The Sock 'Em, Bust 'Em Board Because that's our custom

Want to call it a comeback?

We should be so lucky to have history repeat itself Saturday and see a game at Mountaineer Field that’s as exciting as the ones in Waco or Lubbock last weekend.

Baylor scored the final 24 points in the last 11 minutes of a 61-58 victory against really good TCU. (Aside: What happens to the Horned Frogs this week? That’s the thing I’m most interested in the Big 12 this weekend.) WVU grabbed the last 17 points int he final eight minutes to beat meh Texas Tech 37-34. (Aside again: This is your chance, Clint Bowen! You can run all over the Red Raiders.)

Now, those are different achievements. The Horned Frogs looked everything like a national championship contender for 48 minutes. And WVU was on the road in place that oftentimes makes it difficult for opponents to pull off such reversals of fortune. The Bears have that trick in their bag because they’re so dangerous on offense. The Mountaineers, well, it appears they’ve learned a thing or two about getting back into games they would have walked out on in the past.

They’re both going to score points Saturday, but when is most interesting on the eve of Round 3 between these two teams. Early? Late? Throughout? In waves?

Whatever the answer there, you get a feeling these teams, whether in lead or in the rear view mirror, won’t let this one end until the bus driver is threatening to leave them in the parking lot.

“Just believing that you can win more than anything,” Holgorsen said. “You’ve got to have kids that are experienced that believe that they can win. You better have a tight team that sticks together when they’re down. They clearly have a tight team with all the games they’ve been able to win.

“I can’t say enough about our coaches and players. We had a great halftime, we were down 21-10, made a lot of adjustments, motivated, challenged each other. Nobody gave up, everybody stuck together and found a way to win there at the end.”

After Baylor trailed by three touchdowns against TCU, it had scoring drives of four plays for 45 yards, five plays for 92 yards and five plays for 91 yards to tie the game at 58-58. Meanwhile, the TCU offense had 18 plays for 53 yards on three drives that didn’t muster a point.

“It’s just amazing to me the team that we have,” Baylor quarterback Bryce Petty said. “I was going up and down the sideline like ‘Hey guys, we got this’ and they would look at me like ‘Yeah, I know.’

“It’s just confidence, that I got your back, you got my back, we’ve been through worse. It was just a matter of time before things started picking up.”

But before all of that, you have tonight and the Gold-Blue Debut at 7 p.m. at the Coliseum.

Prepare yourself for the coming basketball season with the modern day, watered-down version of Midnight Madness and a 30-minute intrasquad scrimmage. And grab a roster so you know who’s who. But pay attention to the people you know.

Devin Williams is going to look different to you, too.

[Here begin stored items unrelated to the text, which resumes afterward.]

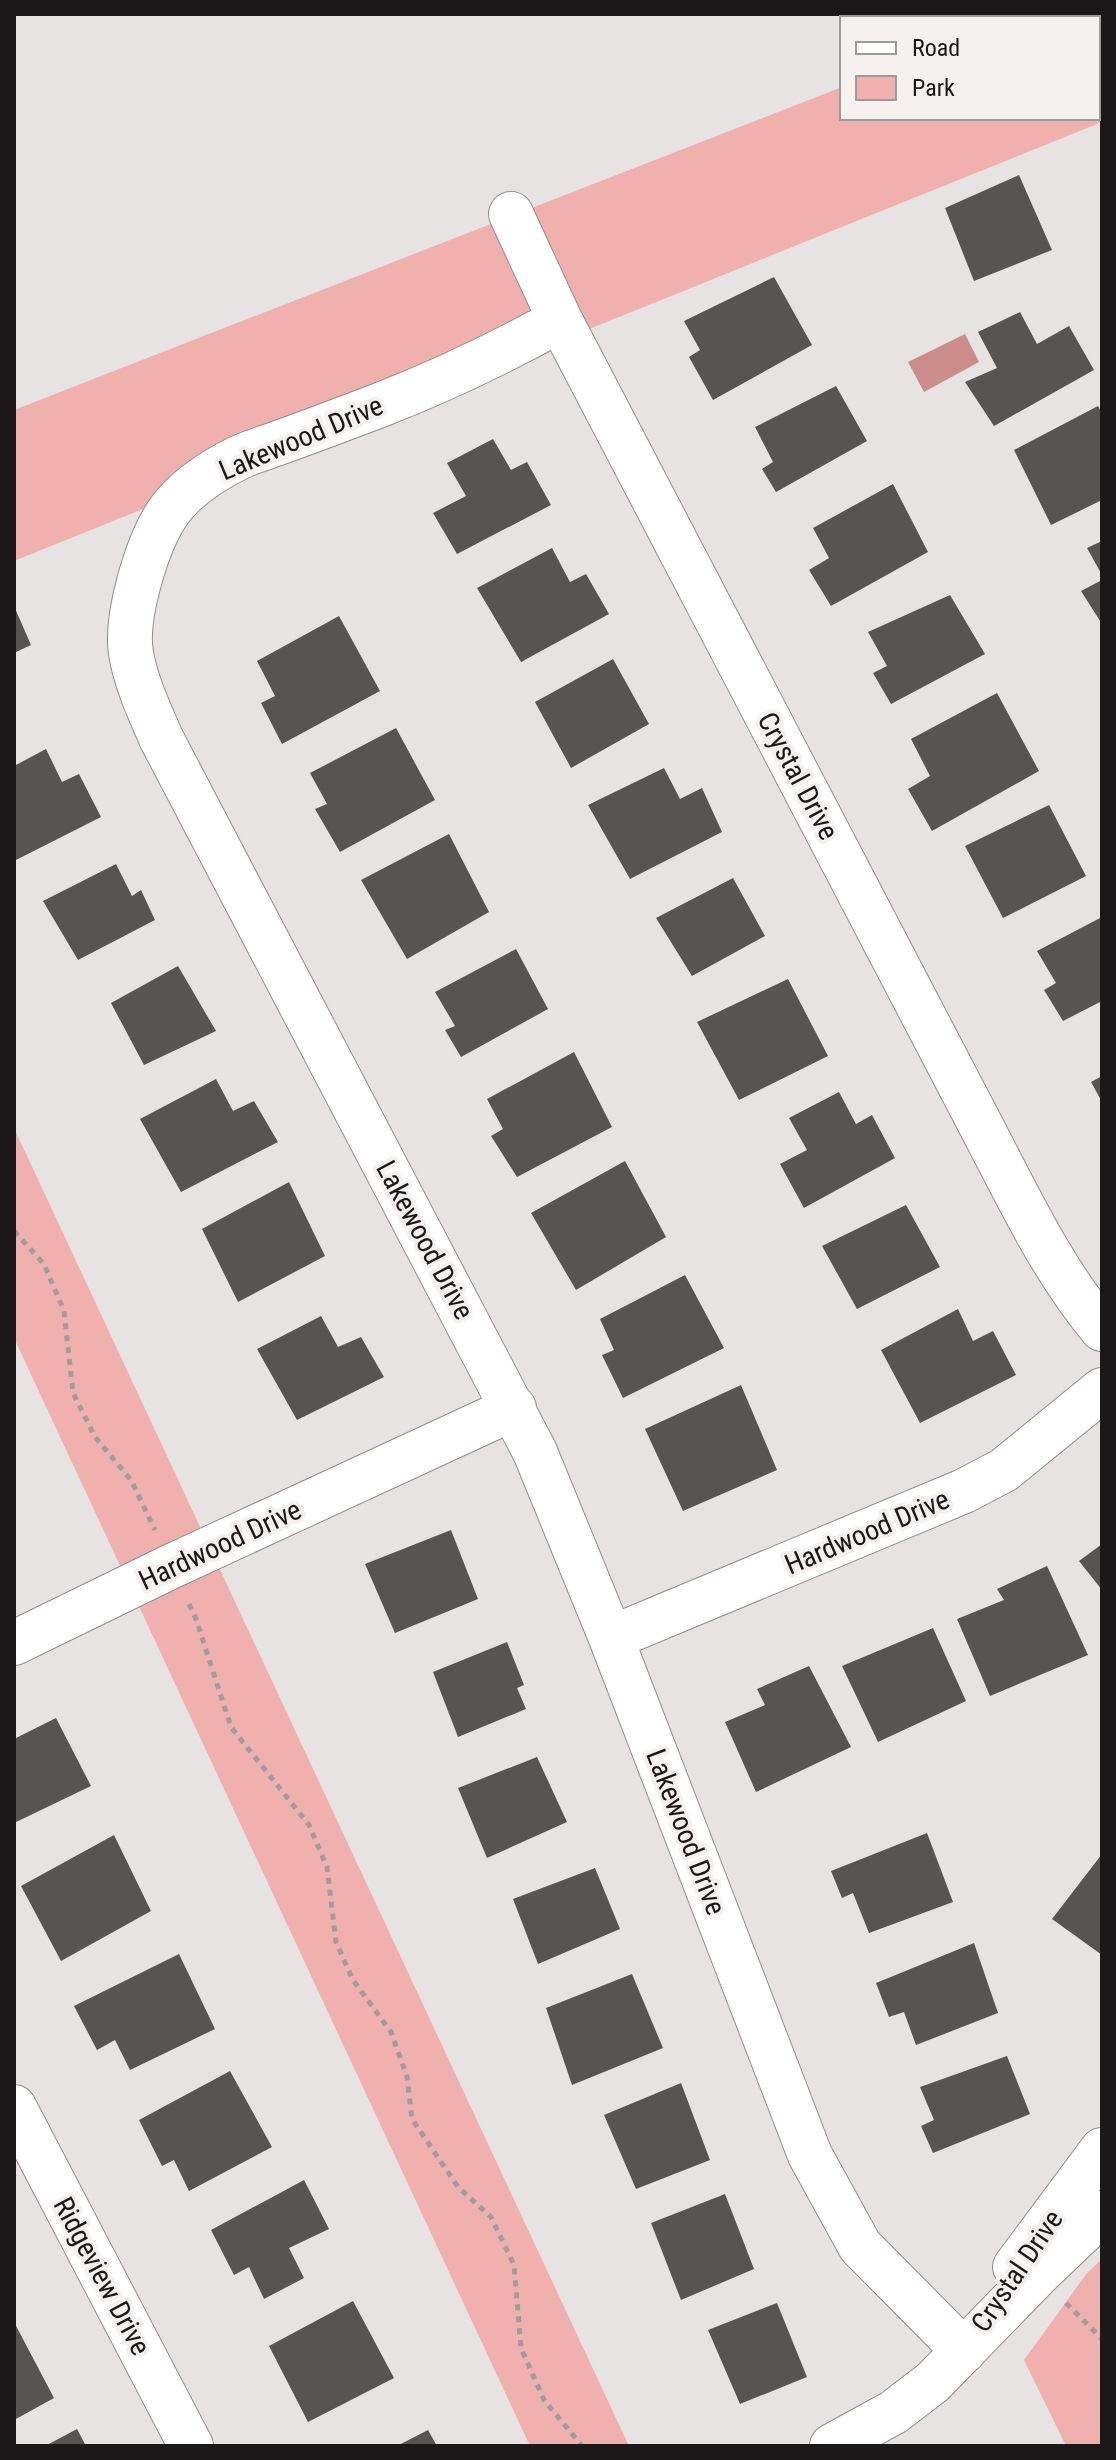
<svg xmlns="http://www.w3.org/2000/svg" width="1116" height="2460" font-family="'Roboto Condensed',sans-serif">
<rect width="100%" height="100%" fill="#e8e3e3"/>
<path fill="#f0b0ae" d="M1028,14H1102V122L14,561V410L842,87V118H1098V18H1018Z
M14,1128L629,2446H530L14,1338Z
M1102,2259V2446H1066L1024,2360L1087,2273Z"/>
<path fill="#cb8d8b" d="M965,334L979,362L924,392L908,362Z"/>
<path fill="#585454" d="M1019,175L1052,250L974,281L945,208Z
M774,277L812,345L713,400L689,357L700,350L684,321Z
M1020,312L1037,344L1069,326L1094,370L994,426L965,382L997,368L978,332Z
M836,386L867,441L776,492L762,469L773,462L755,427Z
M1098,406L1102,413V500L1051,525L1014,450Z
M493,439L511,470L527,462L551,505L457,554L433,513L466,496L447,463Z
M893,484L928,552L831,606L809,570L829,558L813,528Z
M1102,541V575L1087,548Z
M552,548L570,582L586,574L609,614L521,662L477,588Z
M1102,580V624L1081,591Z
M950,595L985,654L891,704L873,673L887,666L868,632Z
M14,606L31,645L14,653Z
M339,616L380,691L282,744L261,703L275,696L257,661Z
M613,659L649,724L571,768L535,702Z
M997,693L1039,771L932,831L908,789L930,776L911,739Z
M396,728L435,800L340,852L315,809L327,804L310,773Z
M46,749L62,782L79,774L101,817L14,861V766Z
M664,768L680,799L702,788L722,832L630,879L588,805Z
M1049,805L1086,876L1003,918L965,846Z
M449,834L489,912L407,959L361,880Z
M116,864L132,896L141,890L155,920L78,960L43,901Z
M733,878L765,936L692,976L656,918Z
M1102,917V1001L1063,1021L1044,990L1056,983L1037,951Z
M516,949L548,1009L461,1057L445,1030L455,1026L435,992Z
M178,966L216,1031L144,1065L111,1003Z
M788,979L828,1056L739,1100L697,1022Z
M574,1052L612,1127L517,1177L491,1136L503,1129L487,1099Z
M1102,1076V1102L1091,1082Z
M216,1079L233,1111L254,1101L278,1142L181,1192L140,1119Z
M839,1092L856,1124L872,1115L895,1158L804,1208L780,1164L807,1150L789,1118Z
M625,1161L666,1237L576,1290L531,1213Z
M289,1182L325,1256L238,1302L202,1229Z
M906,1205L940,1267L857,1309L822,1246Z
M685,1275L724,1348L623,1398L602,1355L614,1350L600,1319Z
M958,1309L973,1341L993,1331L1016,1375L920,1423L881,1350Z
M321,1316L338,1347L361,1337L384,1377L297,1420L257,1349Z
M741,1385L777,1470L683,1511L645,1429Z
M451,1530L478,1599L395,1633L365,1564Z
M1102,1544V1590L1079,1561Z
M1047,1566L1088,1655L990,1696L957,1619L1004,1600L997,1589Z
M933,1628L966,1701L878,1742L842,1666Z
M507,1642L524,1685L517,1688L526,1709L458,1737L433,1672Z
M809,1666L851,1747L756,1792L725,1722L765,1705L757,1689Z
M56,1718L91,1786L14,1823V1739Z
M537,1757L567,1822L487,1858L458,1788Z
M927,1833L953,1902L869,1933L853,1893L842,1898L831,1871Z
M114,1835L151,1911L61,1961L21,1886Z
M1102,1854V1955L1052,1919Z
M595,1868L620,1929L538,1964L513,1899Z
M974,1943L998,2013L916,2045L904,2012L889,2017L876,1983Z
M179,1954L215,2029L130,2070L115,2040L97,2050L74,2006Z
M632,1974L663,2048L572,2085L546,2008Z
M1007,2056L1030,2114L933,2153L921,2126L934,2120L920,2087Z
M230,2071L272,2147L189,2191L174,2160L162,2166L139,2120Z
M681,2083L710,2160L636,2189L604,2115Z
M304,2180L329,2229L289,2248L304,2278L264,2299L249,2267L234,2275L211,2230Z
M725,2194L754,2269L681,2300L651,2223Z
M353,2301L394,2378L308,2422L269,2346Z
M777,2303L807,2377L740,2404L708,2330Z
M14,2322L54,2398L14,2420Z
M77,2429L86,2446H45Z
M428,2430L437,2446H397Z"/>
<g fill="none" stroke-linecap="round" stroke-linejoin="round">
<g stroke="#928d8d" stroke-width="46">
<path id="minor" d="M511,214L560,320L978,1120C1016,1192 1050,1267 1102,1329
M560,320C502,352 442,381 380,405C346,418 312,431 278,443C265,448 250,452 238,458C212,471 183,490 167,514C147,544 125,617 131,653C136,683 149,710 161,738L535,1452L611,1638L810,2155L860,2246L964,2351
M611,1638L964,1491L1004,1470L1102,1390
M14,1643L172,1566L514,1408
M14,2107L191,2446
M1015,2267L1102,2150
M832,2446L894,2412L933,2382L1039,2273L1102,2213"/>
</g>
<path stroke="#a09c9c" stroke-width="5" stroke-dasharray="6 6" stroke-linecap="butt" d="M14,1231L44,1264L64,1311L73,1393L95,1437L131,1480L155,1530
M189,1604L196,1619L231,1727L309,1825L327,1867L336,1942L353,1980L391,2032L407,2077L412,2119L458,2187L491,2217L514,2265L521,2348L544,2400L582,2446
M1066,2303L1102,2339"/>
<use href="#minor" stroke="#fff" stroke-width="44"/>
</g>
<g text-anchor="middle" dominant-baseline="central" stroke-width="8" stroke-linejoin="round" paint-order="stroke">
<g font-size="28" fill="#1a1818" stroke="#f5f1f0">
<text transform="translate(301 438) rotate(-23)">Lakewood Drive</text>
<text transform="translate(798 776) rotate(62)">Crystal Drive</text>
<text transform="translate(425 1240) rotate(62)">Lakewood Drive</text>
<text transform="translate(867 1532) rotate(-23)">Hardwood Drive</text>
<text transform="translate(220 1545) rotate(-25)">Hardwood Drive</text>
<text transform="translate(686 1832) rotate(69)">Lakewood Drive</text>
<text transform="translate(1017 2271) rotate(-56)">Crystal Drive</text>
<text transform="translate(102 2276) rotate(62)">Ridgeview Drive</text>
</g>
</g>
<rect width="1116" height="2460" fill="none" stroke="#1a1818" stroke-width="32"/>
<rect x="840" y="16" width="260" height="104" fill="#f5f1f0" stroke="#9d9a9a" stroke-width="2"/>
<rect x="856" y="42" width="40" height="12" fill="#ffffff" stroke="#9d9a9a" stroke-width="2"/>
<text x="912" y="56" font-size="24" fill="#1a1818">Road</text>
<rect x="856" y="76" width="40" height="24" fill="#f0b0ae" stroke="#9d9a9a" stroke-width="2"/>
<text x="912" y="96" font-size="24" fill="#1a1818">Park</text>
</svg>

People ask and talk about the five newcomers and the two players who are now eligible. Bob Huggins is alarmingly optimistic about Jonathan Holton and what he’ll bring to the team by presence alone. And Juwan Staten is everybody’s All-American.

I don’t think I’m overstating this when I say that after talking to Huggins three times this preseason and to players twice that Williams is the one who made the most of himself and the offseason.

One explanation? The 6-foot-9, 260-pound sophomore has a handle on his asthma after letting it handle him last season.

What Williams was working with was really no different than a teammate handling the ball with a bum wrist or an opponent cutting on a bad ankle. It was only a matter of time until he was overcome. The big man was breathing hard and laboring from point to point, which is less than ideal for the player WVU tried to rely on for rebounds on defense and touches close to the basket on offense.

“I couldn’t make it to the first media timeout,” he said. “I was usually trying to fight through it by then.”

His father had asthma when he was younger and Williams’ brothers outgrew it, too. Williams was different because it crept up on him later in life and saddled him when he was in high school. If he thought he had it under control helping Florida’s Montverde Academy to the National High School Invitational championship, he learned otherwise with the Mountaineers.

Yet Huggins had to learn to live with it, too. Williams had good days and bad days, but the Mountaineers coach came to recognize the days were not predictable, which meant the team couldn’t find a pattern for playing time and breaks to keep Williams fresh.

“If was different all the time,” Huggins said. “We couldn’t say that if he goes a certain amount of time it was going to hit him. It varies. I’m sure the weather and what the climate was like were factors and different things affected it, but it wasn’t a predictable thing.”